**WHAT YOU NEED TO DO**
In the data that follows, find the line containing "- Confirm API quota/limits"; then quote that line and every line after it, exactly, through the last one.
INPUT RECORDS below:
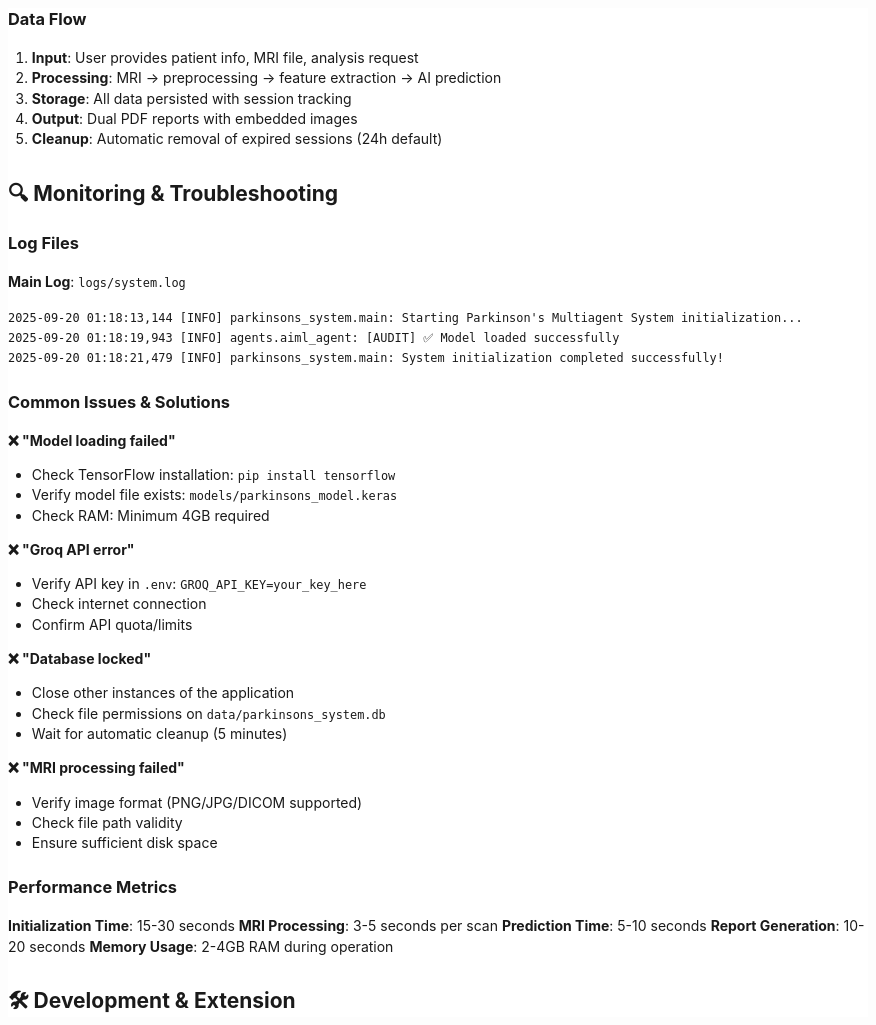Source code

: ### Data Flow

1. **Input**: User provides patient info, MRI file, analysis request
2. **Processing**: MRI → preprocessing → feature extraction → AI prediction
3. **Storage**: All data persisted with session tracking
4. **Output**: Dual PDF reports with embedded images
5. **Cleanup**: Automatic removal of expired sessions (24h default)

## 🔍 Monitoring & Troubleshooting

### Log Files

**Main Log**: `logs/system.log`
```
2025-09-20 01:18:13,144 [INFO] parkinsons_system.main: Starting Parkinson's Multiagent System initialization...
2025-09-20 01:18:19,943 [INFO] agents.aiml_agent: [AUDIT] ✅ Model loaded successfully
2025-09-20 01:18:21,479 [INFO] parkinsons_system.main: System initialization completed successfully!
```

### Common Issues & Solutions

**❌ "Model loading failed"**
- Check TensorFlow installation: `pip install tensorflow`
- Verify model file exists: `models/parkinsons_model.keras`
- Check RAM: Minimum 4GB required

**❌ "Groq API error"**
- Verify API key in `.env`: `GROQ_API_KEY=your_key_here`
- Check internet connection
- Confirm API quota/limits

**❌ "Database locked"**
- Close other instances of the application
- Check file permissions on `data/parkinsons_system.db`
- Wait for automatic cleanup (5 minutes)

**❌ "MRI processing failed"**
- Verify image format (PNG/JPG/DICOM supported)
- Check file path validity
- Ensure sufficient disk space

### Performance Metrics

**Initialization Time**: 15-30 seconds
**MRI Processing**: 3-5 seconds per scan
**Prediction Time**: 5-10 seconds
**Report Generation**: 10-20 seconds
**Memory Usage**: 2-4GB RAM during operation

## 🛠️ Development & Extension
End of INPUT RECORDS.
**COMPLETED TASK**
- Confirm API quota/limits

**❌ "Database locked"**
- Close other instances of the application
- Check file permissions on `data/parkinsons_system.db`
- Wait for automatic cleanup (5 minutes)

**❌ "MRI processing failed"**
- Verify image format (PNG/JPG/DICOM supported)
- Check file path validity
- Ensure sufficient disk space

### Performance Metrics

**Initialization Time**: 15-30 seconds
**MRI Processing**: 3-5 seconds per scan
**Prediction Time**: 5-10 seconds
**Report Generation**: 10-20 seconds
**Memory Usage**: 2-4GB RAM during operation

## 🛠️ Development & Extension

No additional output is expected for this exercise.